### What this task involves
When you reach the line containing "roll_deg: +0.4" in the entries below, start writing out each line exactly, and stop after the line containing "f_number: 2.8".

### Working data

◆ ◆ ◆

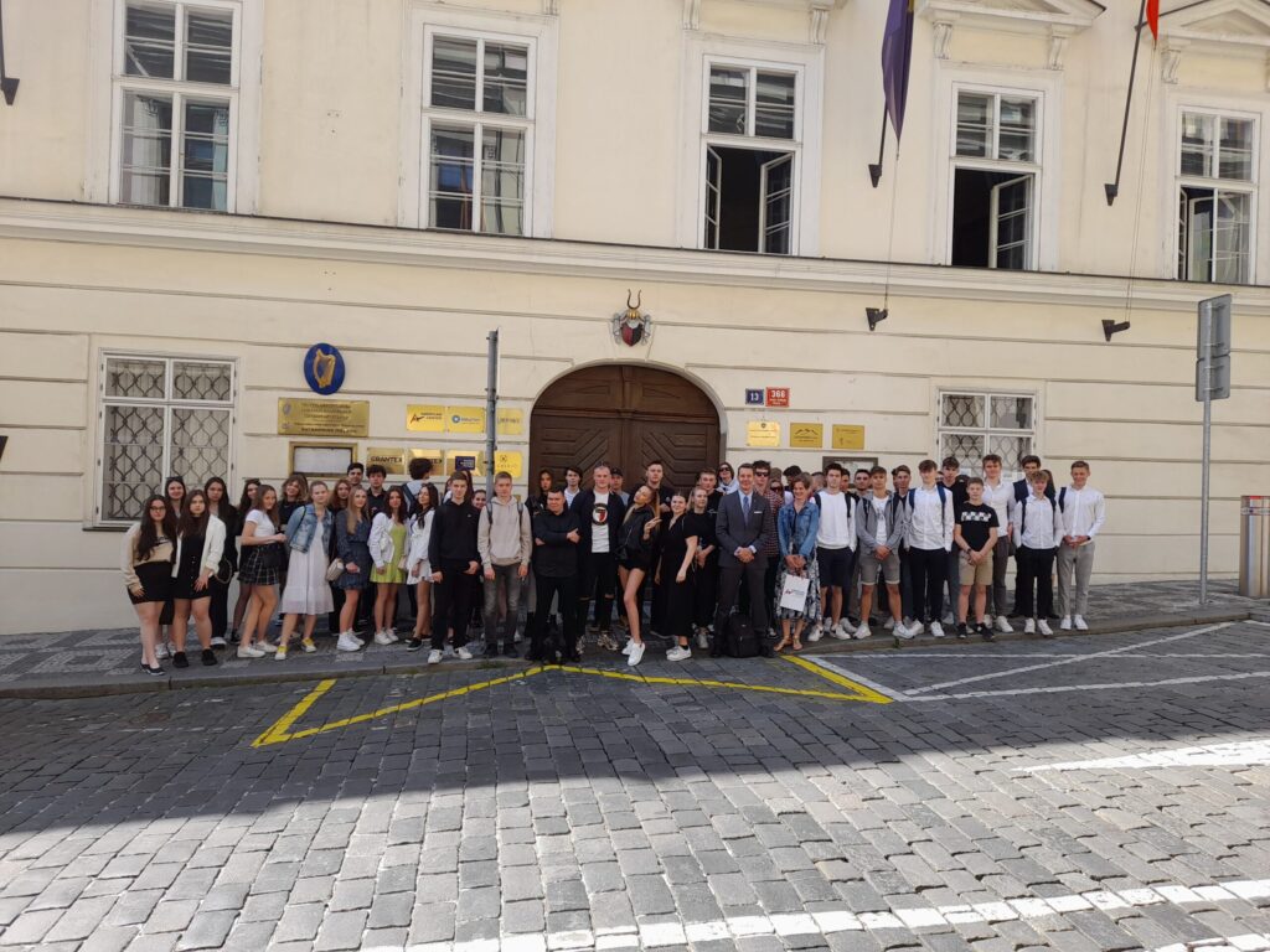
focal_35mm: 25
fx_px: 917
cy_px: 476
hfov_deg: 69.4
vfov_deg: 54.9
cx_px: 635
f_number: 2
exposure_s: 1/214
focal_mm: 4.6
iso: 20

◆ ◆ ◆

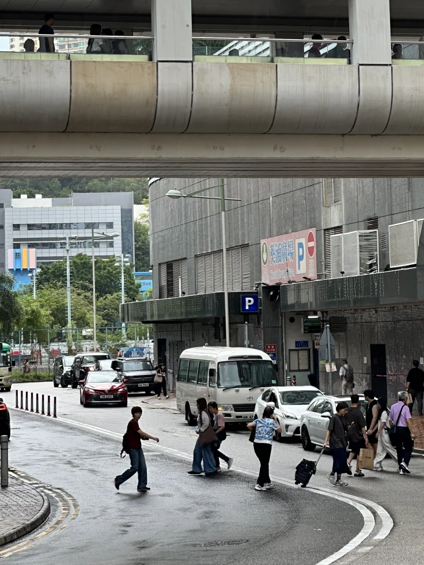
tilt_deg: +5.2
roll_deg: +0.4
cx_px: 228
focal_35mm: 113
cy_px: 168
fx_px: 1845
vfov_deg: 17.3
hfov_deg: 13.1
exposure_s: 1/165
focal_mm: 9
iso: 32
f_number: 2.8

◆ ◆ ◆

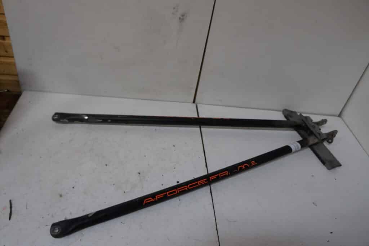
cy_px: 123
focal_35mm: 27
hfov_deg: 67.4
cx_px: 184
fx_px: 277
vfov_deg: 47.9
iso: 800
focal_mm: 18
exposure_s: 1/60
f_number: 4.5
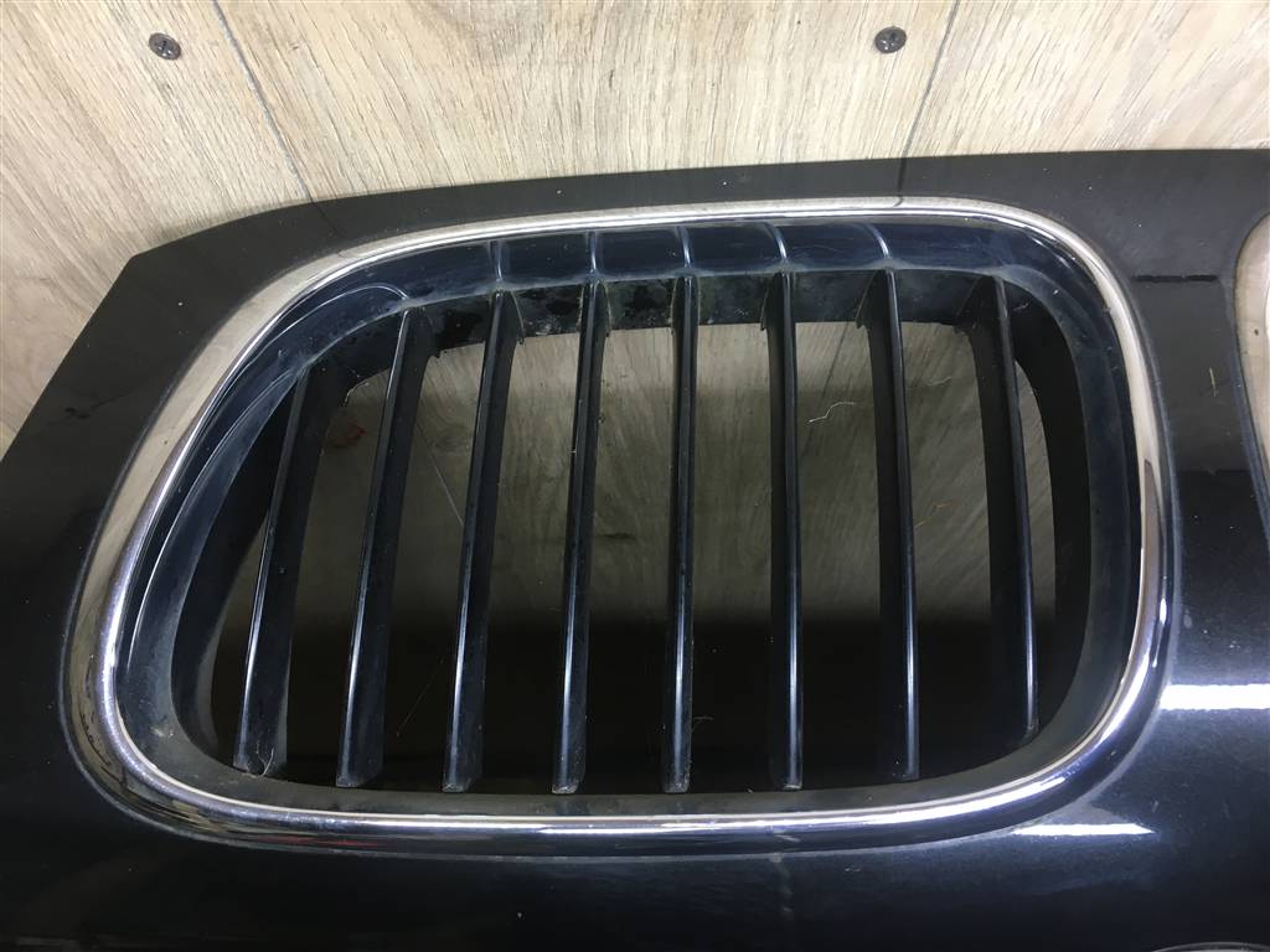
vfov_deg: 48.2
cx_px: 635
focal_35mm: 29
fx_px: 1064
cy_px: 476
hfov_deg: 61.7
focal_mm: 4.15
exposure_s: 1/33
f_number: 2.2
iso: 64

◆ ◆ ◆

### Task solution
roll_deg: +0.4
cx_px: 228
focal_35mm: 113
cy_px: 168
fx_px: 1845
vfov_deg: 17.3
hfov_deg: 13.1
exposure_s: 1/165
focal_mm: 9
iso: 32
f_number: 2.8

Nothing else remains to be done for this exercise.